Catley emailed Bolin and was excited to receive a response. As luck would have it, Gunilla was an English teacher and translator who grew up near Jamtland, Sweden, where Anna Katherine had lived. She still had a vacation home in that area, and offered to have Virginia and Glenn visit her. The Catleys flew to Sweden in fall 2018. They spent their first night in Torsby, Sweden, in a lodge that was a stagecoach stop in the 1800s. Gunilla told Virginia that this area was where her great-grandmother, Maritt Jonsdotter Thorberg, had lived before coming to Jamtland.

Gunilla taught the Catleys much about Swedish culture, family, genealogy and local foods including Swedish meatballs, brown cheese, lingonberries and moose steaks. She also arranged for them to see two historic churches and Anna Katherine’s family farmland near Jamtland. Agnetta Johansson and her mother Astrid Olsson, who had lived on the neighboring farm years ago, were kind enough to guide them around where the two farms once were located. Virginia was able to walk the ground and think of the life her grandmother and family lived there. She said it was an emotional moment, very spiritual and profound.

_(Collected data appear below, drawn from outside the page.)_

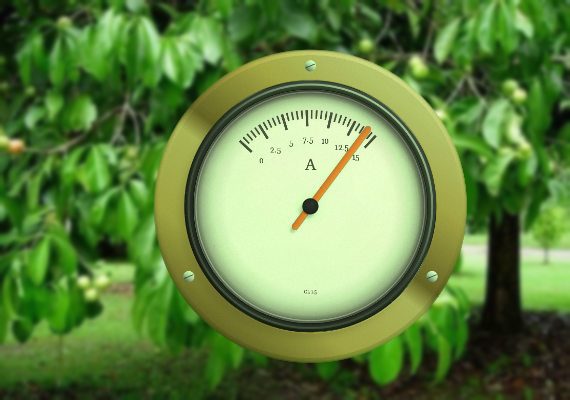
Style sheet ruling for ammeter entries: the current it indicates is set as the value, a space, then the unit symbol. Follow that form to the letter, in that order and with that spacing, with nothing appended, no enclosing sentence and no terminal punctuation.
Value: 14 A
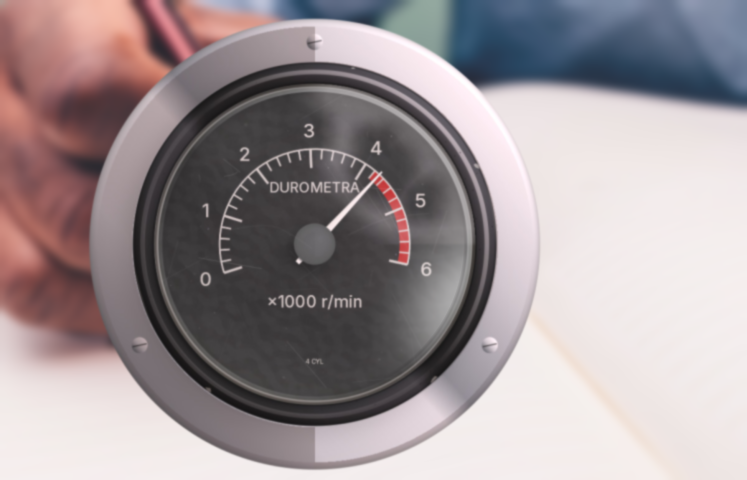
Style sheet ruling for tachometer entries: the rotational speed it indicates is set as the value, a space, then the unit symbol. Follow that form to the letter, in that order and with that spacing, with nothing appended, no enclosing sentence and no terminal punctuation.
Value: 4300 rpm
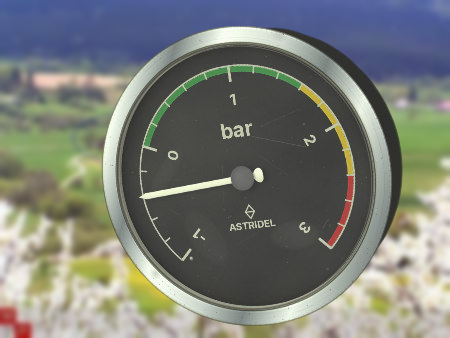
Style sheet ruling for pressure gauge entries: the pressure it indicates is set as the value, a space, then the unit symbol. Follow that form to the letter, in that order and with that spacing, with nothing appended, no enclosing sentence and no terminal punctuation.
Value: -0.4 bar
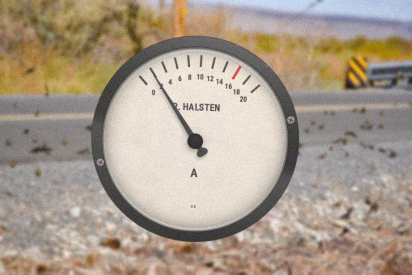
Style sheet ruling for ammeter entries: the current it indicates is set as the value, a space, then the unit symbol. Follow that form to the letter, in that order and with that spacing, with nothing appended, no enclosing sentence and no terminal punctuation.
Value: 2 A
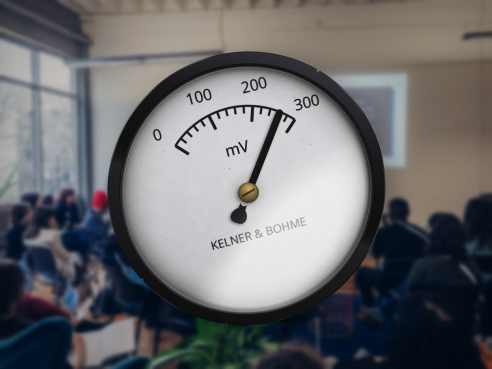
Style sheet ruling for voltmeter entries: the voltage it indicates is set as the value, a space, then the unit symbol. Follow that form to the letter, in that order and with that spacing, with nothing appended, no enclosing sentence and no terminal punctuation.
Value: 260 mV
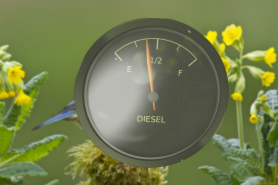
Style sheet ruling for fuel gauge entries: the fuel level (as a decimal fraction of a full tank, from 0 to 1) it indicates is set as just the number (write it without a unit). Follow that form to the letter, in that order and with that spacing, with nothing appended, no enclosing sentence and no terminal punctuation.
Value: 0.375
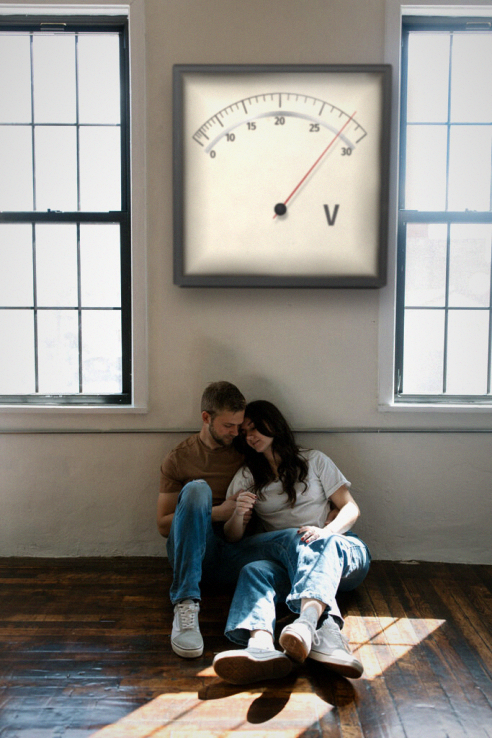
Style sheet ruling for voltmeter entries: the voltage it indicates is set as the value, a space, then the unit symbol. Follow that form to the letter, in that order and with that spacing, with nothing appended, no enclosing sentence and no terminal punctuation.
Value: 28 V
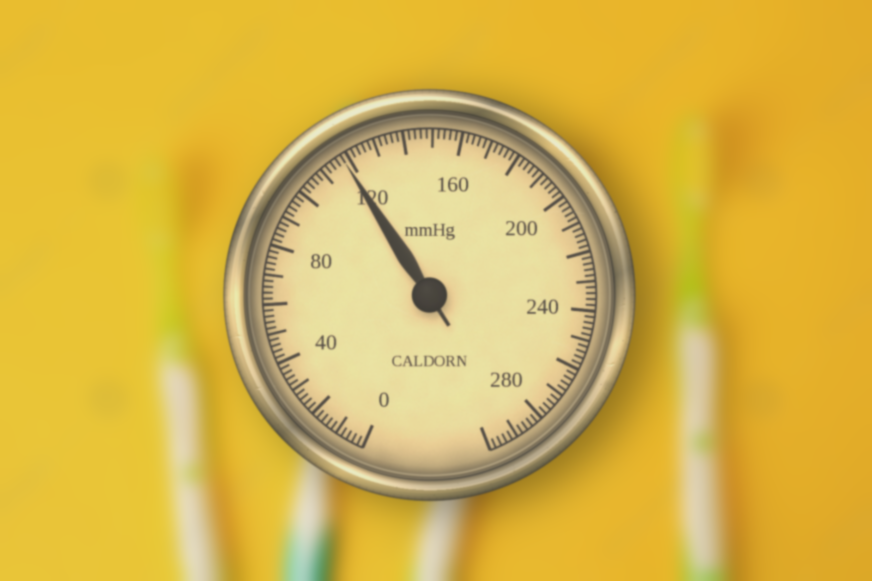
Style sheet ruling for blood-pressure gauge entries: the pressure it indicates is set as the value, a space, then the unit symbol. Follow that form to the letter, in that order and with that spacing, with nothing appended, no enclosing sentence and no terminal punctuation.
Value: 118 mmHg
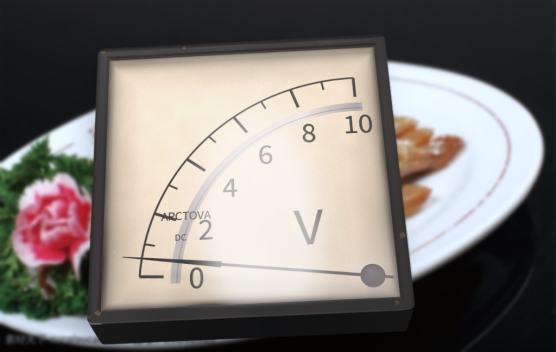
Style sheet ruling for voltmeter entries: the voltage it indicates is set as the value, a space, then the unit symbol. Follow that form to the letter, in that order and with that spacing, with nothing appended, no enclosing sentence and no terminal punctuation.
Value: 0.5 V
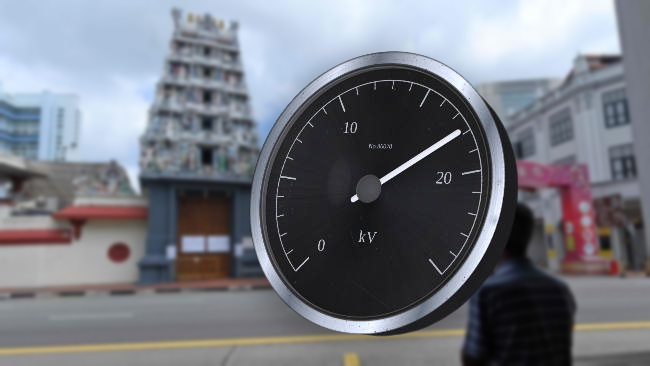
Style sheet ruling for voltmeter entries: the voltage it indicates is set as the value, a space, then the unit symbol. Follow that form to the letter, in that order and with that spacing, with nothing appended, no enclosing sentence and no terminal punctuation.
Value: 18 kV
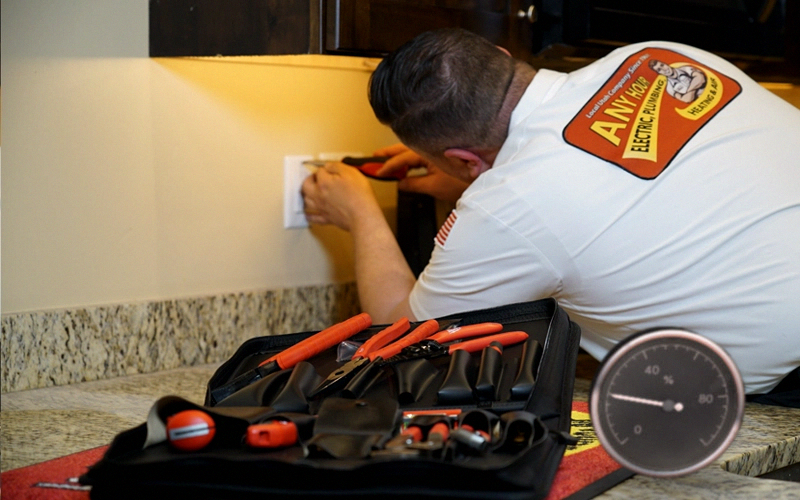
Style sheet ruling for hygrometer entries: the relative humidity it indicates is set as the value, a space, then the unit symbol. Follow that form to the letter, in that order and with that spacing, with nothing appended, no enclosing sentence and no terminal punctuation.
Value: 20 %
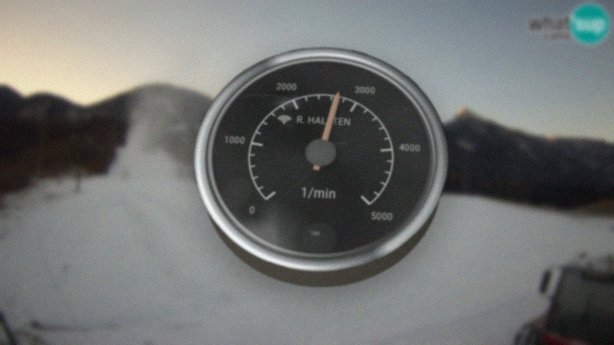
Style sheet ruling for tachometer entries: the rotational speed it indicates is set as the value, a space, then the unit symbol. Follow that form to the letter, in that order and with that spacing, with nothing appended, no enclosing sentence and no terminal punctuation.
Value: 2700 rpm
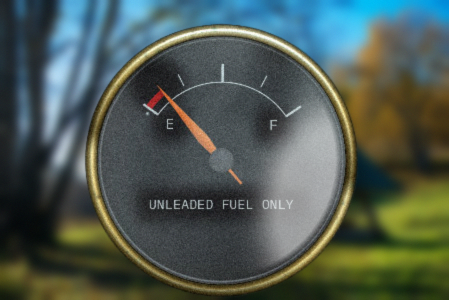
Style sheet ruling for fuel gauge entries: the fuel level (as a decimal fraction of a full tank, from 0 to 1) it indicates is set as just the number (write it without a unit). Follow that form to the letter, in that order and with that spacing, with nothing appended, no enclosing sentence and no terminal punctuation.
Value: 0.125
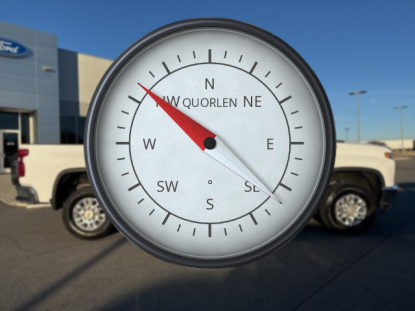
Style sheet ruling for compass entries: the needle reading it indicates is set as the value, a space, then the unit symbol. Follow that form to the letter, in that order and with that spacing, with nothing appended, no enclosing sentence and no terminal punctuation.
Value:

The next stop was the Salvation Army building, where they met local historian Bo Grinde. He showed them old maps, photos and genealogy records. Grinde provided copies of family photos and new family information, including a history written about a Minnesota branch of Anna Katherine’s family. Grinde also gave Virginia a contact email for this branch of the family. She has since been in touch with some of them.

Virginia had a great Swedish adventure finding out new things about her family. Most of all, she learned what a beautiful country her grandmother came from and how lucky she is to be in contact with her relatives there today.